I never swapped modules. I swapped out ballast resistors from a spare I had, the coil, and I replaced the mag. pickup in the distributor. I figured since the module I had was only two weeks old and tested good on the part store's little tester thing, I figured it couldn't have been the problem. Then I only suspected it when not even jumping the coil to the battery could turn it over. Must have been an especially crappy module right out of the box.
 
It was a NAPA Echlin, yeah, lol. Gotta get another paycheck to get somethin' else, but definitely gonna try and to replace it ASAP.
 
Many times it isn't the ECU itself, but a bad ground connection. The factory relied on just a sheet metal screw into the firewall, which usually worked OK for 10 years or so. Replacing the ECU often cleans up that connection temporarily. To do better, run a dedicated ground wire to the case.
 
I thought it was a bad ground connection. So I ground off another new spots for the screws and this time added star lock washers to hopefully improve the connection. I also ran a test 'ground' wire from the ECU to the negative battery. No suck luck until I replaced it. Definitely am going to be adding a ground strap, just need to get something better than cheesy Walmart crimp connectors. Is there any gauge of wire that is recommended?
 
Is there any gauge of wire that is recommended?
This would be a low amp. connection, so 16 AWG should be good. If it were me, I would use a ground strap like this, It will look more factory. Over kill on size tho
aaf-all76330_ml.jpg
http://www.summitracing.com/parts/aaf-all76330?seid=srese1&gclid=CPS-gZ-V7MoCFRCOaQodvPkJ7Q
 
I agree w/ making wiring purty. Nothing uglier than an engine bay with gomer'ed wiring. Cars in those days were particularly shoddy in grounding. My early A's ground the headlamp filaments via a sheet-metal screw behind the bulb, which surely caused problems. By the 1970's, they ran a ground wire back. Besides customer fussing, the switch to plastic body parts mandated dedicated ground wires, which helped greatly. My 80's M-B cars have special welded ground studs throughout the car, with every component having a ground wire to a stud. My 90's Mopar has similar in the engine bay. Any changes like that you make will be an improvement.
 
Thanks Mopar Tim, that looks better and cheaper than what I can probably make after running to get better connectors, lol.

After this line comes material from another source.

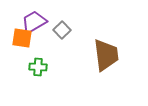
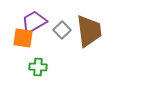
orange square: moved 1 px right
brown trapezoid: moved 17 px left, 24 px up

After going to a Mopar club today, one of the members gave me an older ECU unit; says 'Made in USA', is grey in color, and the plug connector is black. I'll have to test it out to see if it still works. If it does, it'll be a good spare or even replacement for the time being. Would like to switch to HEI, maybe even to Trailbeasts' HEI kit, but for now it's running and I'm happy.

Thanks for all the help, I love this site for being a wealth of knowledge.